***** PASSAGE TO READ
The charge against them is simply that they didn’t do certain things. On this their sentence is based. And I draw the conclusion again, that, unless we are careful, sins of omission may ruin our souls. Truly it was a solemn saying of a godly man, on his deathbed: “Lord, forgive me all my sins, but especially my sins of omission” [Usher].

Jude 5 (List 3)  also nicely complements the reading of Numbers 13 (List 2), for a vivid reminder of the specifics that Jude here refers to.

From recent readings, some historical references:
From 2 Kings 23:31 and 24:18 I noticed that Kings Jehoahaz and Zedekiah, sons of Josiah, were both born to the same mother.  2 Kings 23:36 indicates that Josiah had at least one other wife, the mother of Jehoiakim.

From the early chapters in 1 Chronicles (yes, generally more tedious and boring chapters to get through), come a few interesting things related to several Old Testament Bible characters.  These chapters include the reference to Jabez (made famous in a book several years ago), and also reference to Bathsheba’s family.  1 Chronicles 6:4-8 explains that the line of Zadok, so prominently featured in the time of David and afterwards, came from Aaron’s son Eleazar.  Verses 33-34 explain what 1 Samuel doesn’t (1 Samuel 1:1 says his parents were Ephraimites), that Samuel was a Levite, of the Kohathite division.
**********
***** INFORMATION SUPPLIED
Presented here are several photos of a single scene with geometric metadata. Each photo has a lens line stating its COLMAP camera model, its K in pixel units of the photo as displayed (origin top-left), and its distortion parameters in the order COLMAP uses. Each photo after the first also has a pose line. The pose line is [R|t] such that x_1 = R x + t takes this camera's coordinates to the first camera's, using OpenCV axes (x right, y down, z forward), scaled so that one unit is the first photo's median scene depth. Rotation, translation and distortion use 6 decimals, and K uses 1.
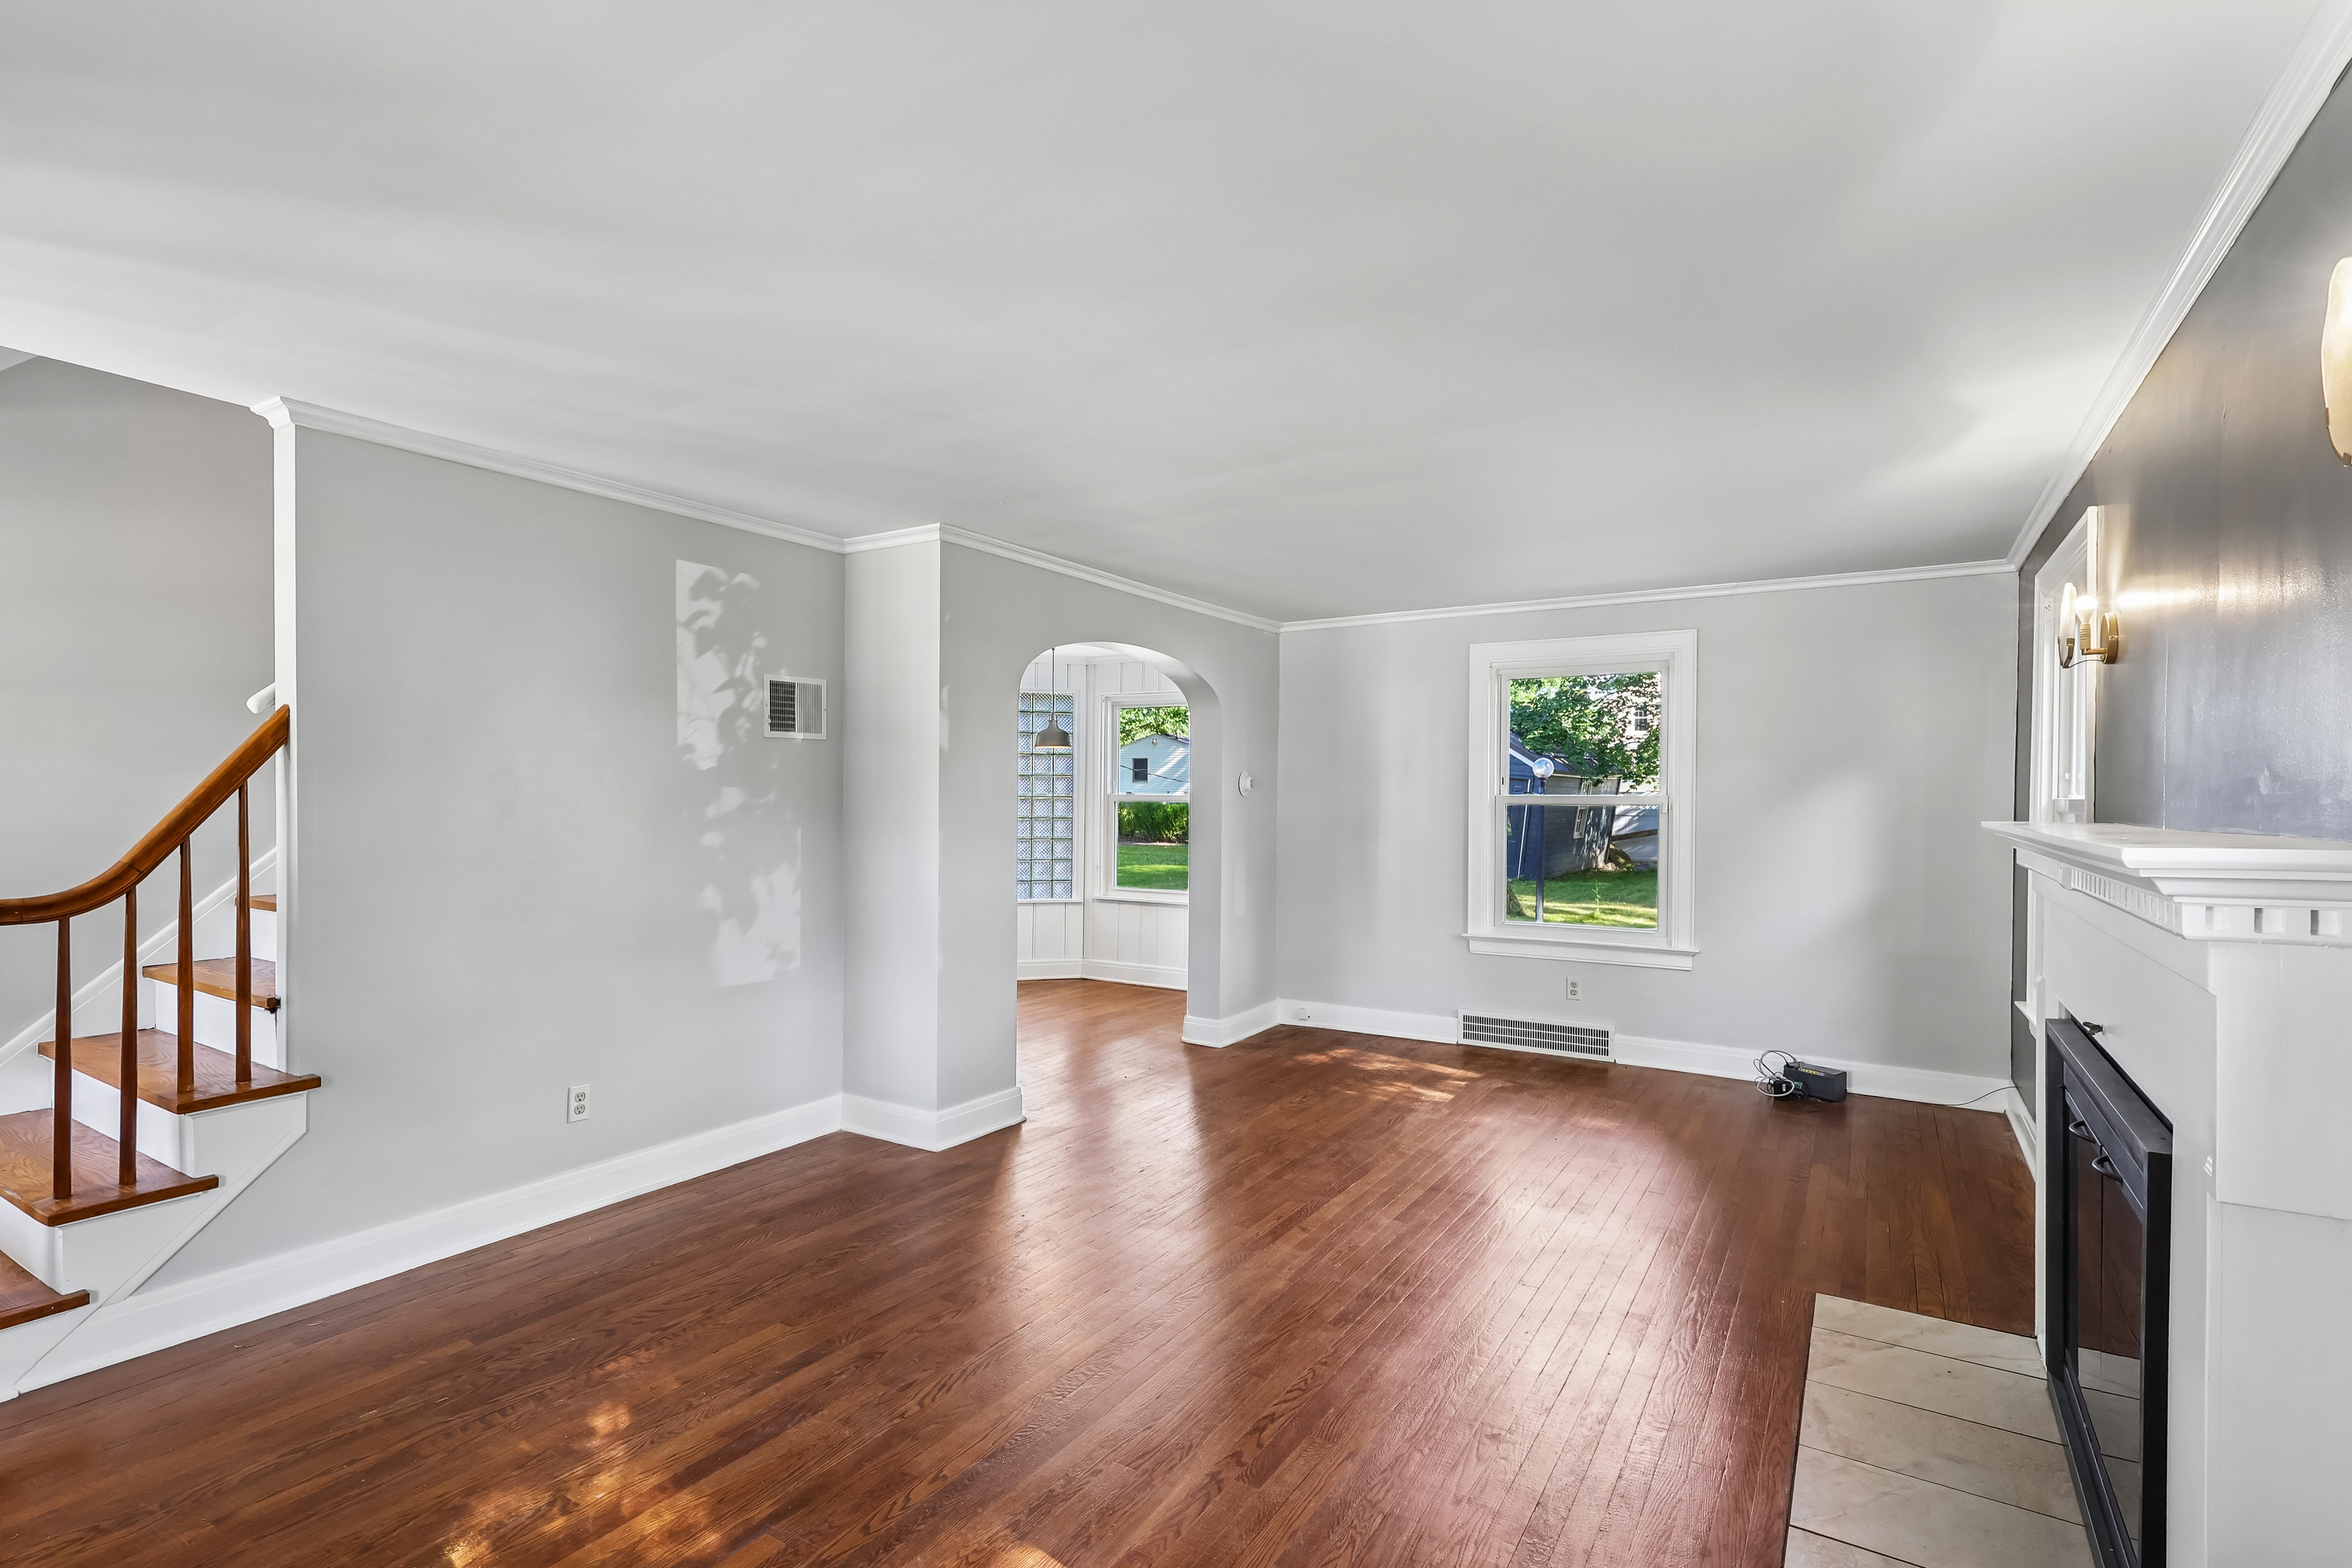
**********
TO DO
1: In the Bible reading notes, rewrite the paragraph that begins "From the early chapters in 1 Chronicles" as a short bulleted list that keeps its main facts.
2: Copy the Bible reading notes word for word from "From recent readings, some" to "mother of Jehoiakim.".
The listing has nothing to do with what is asked here.

COMPLETED EXERCISE
1:
- The early chapters of 1 Chronicles are tedious but hold some interesting facts about Old Testament figures.
- They mention Jabez, who was made famous by a book several years ago, and Bathsheba's family.
- 1 Chronicles 6:4-8 traces Zadok's line, prominent in David's time and after, back to Aaron's son Eleazar.
- Verses 33-34 show that Samuel was a Levite of the Kohathite division, which 1 Samuel doesn't explain. 1 Samuel 1:1 calls his parents Ephraimites.

2:
From recent readings, some historical references:
From 2 Kings 23:31 and 24:18 I noticed that Kings Jehoahaz and Zedekiah, sons of Josiah, were both born to the same mother.  2 Kings 23:36 indicates that Josiah had at least one other wife, the mother of Jehoiakim.